* What is required
Reproduce the lines of the rows running from the one containing "Kraftstoffverbrauch, die CO2-Emissionen" through the one containing "Leasingangebot inkl. 19%", replacing "Preisempfehlung" with "Richtpreis" and changing nothing else.

### Provided records

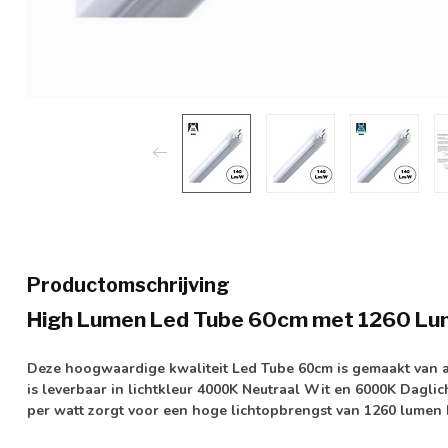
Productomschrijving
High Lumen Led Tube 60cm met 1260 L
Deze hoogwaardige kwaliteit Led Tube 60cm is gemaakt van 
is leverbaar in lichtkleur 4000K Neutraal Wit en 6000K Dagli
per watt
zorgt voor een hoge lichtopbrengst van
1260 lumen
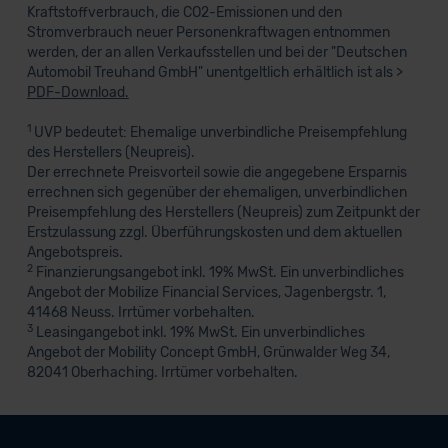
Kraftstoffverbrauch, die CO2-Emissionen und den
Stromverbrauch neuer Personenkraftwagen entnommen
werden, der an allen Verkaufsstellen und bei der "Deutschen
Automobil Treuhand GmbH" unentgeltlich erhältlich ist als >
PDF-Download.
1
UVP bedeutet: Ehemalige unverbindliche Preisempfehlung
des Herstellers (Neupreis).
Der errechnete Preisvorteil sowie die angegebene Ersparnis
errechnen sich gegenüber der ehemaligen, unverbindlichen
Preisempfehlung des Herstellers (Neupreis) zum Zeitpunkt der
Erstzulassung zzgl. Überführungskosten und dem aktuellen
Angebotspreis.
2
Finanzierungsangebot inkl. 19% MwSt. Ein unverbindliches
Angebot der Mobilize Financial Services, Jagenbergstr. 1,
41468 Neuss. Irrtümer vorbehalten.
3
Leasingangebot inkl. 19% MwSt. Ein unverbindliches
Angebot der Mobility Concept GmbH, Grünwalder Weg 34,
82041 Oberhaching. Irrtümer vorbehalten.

######
### Provided records

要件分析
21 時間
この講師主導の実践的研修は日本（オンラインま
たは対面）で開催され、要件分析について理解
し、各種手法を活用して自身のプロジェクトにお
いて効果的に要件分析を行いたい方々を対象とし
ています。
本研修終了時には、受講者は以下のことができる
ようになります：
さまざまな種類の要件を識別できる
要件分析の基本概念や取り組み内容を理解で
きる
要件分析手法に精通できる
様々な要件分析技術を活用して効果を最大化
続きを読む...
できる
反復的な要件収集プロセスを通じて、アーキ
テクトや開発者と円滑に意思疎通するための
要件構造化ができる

######

* Exercise output
Kraftstoffverbrauch, die CO2-Emissionen und den
Stromverbrauch neuer Personenkraftwagen entnommen
werden, der an allen Verkaufsstellen und bei der "Deutschen
Automobil Treuhand GmbH" unentgeltlich erhältlich ist als >
PDF-Download.
1
UVP bedeutet: Ehemalige unverbindliche Richtpreis
des Herstellers (Neupreis).
Der errechnete Preisvorteil sowie die angegebene Ersparnis
errechnen sich gegenüber der ehemaligen, unverbindlichen
Richtpreis des Herstellers (Neupreis) zum Zeitpunkt der
Erstzulassung zzgl. Überführungskosten und dem aktuellen
Angebotspreis.
2
Finanzierungsangebot inkl. 19% MwSt. Ein unverbindliches
Angebot der Mobilize Financial Services, Jagenbergstr. 1,
41468 Neuss. Irrtümer vorbehalten.
3
Leasingangebot inkl. 19% MwSt. Ein unverbindliches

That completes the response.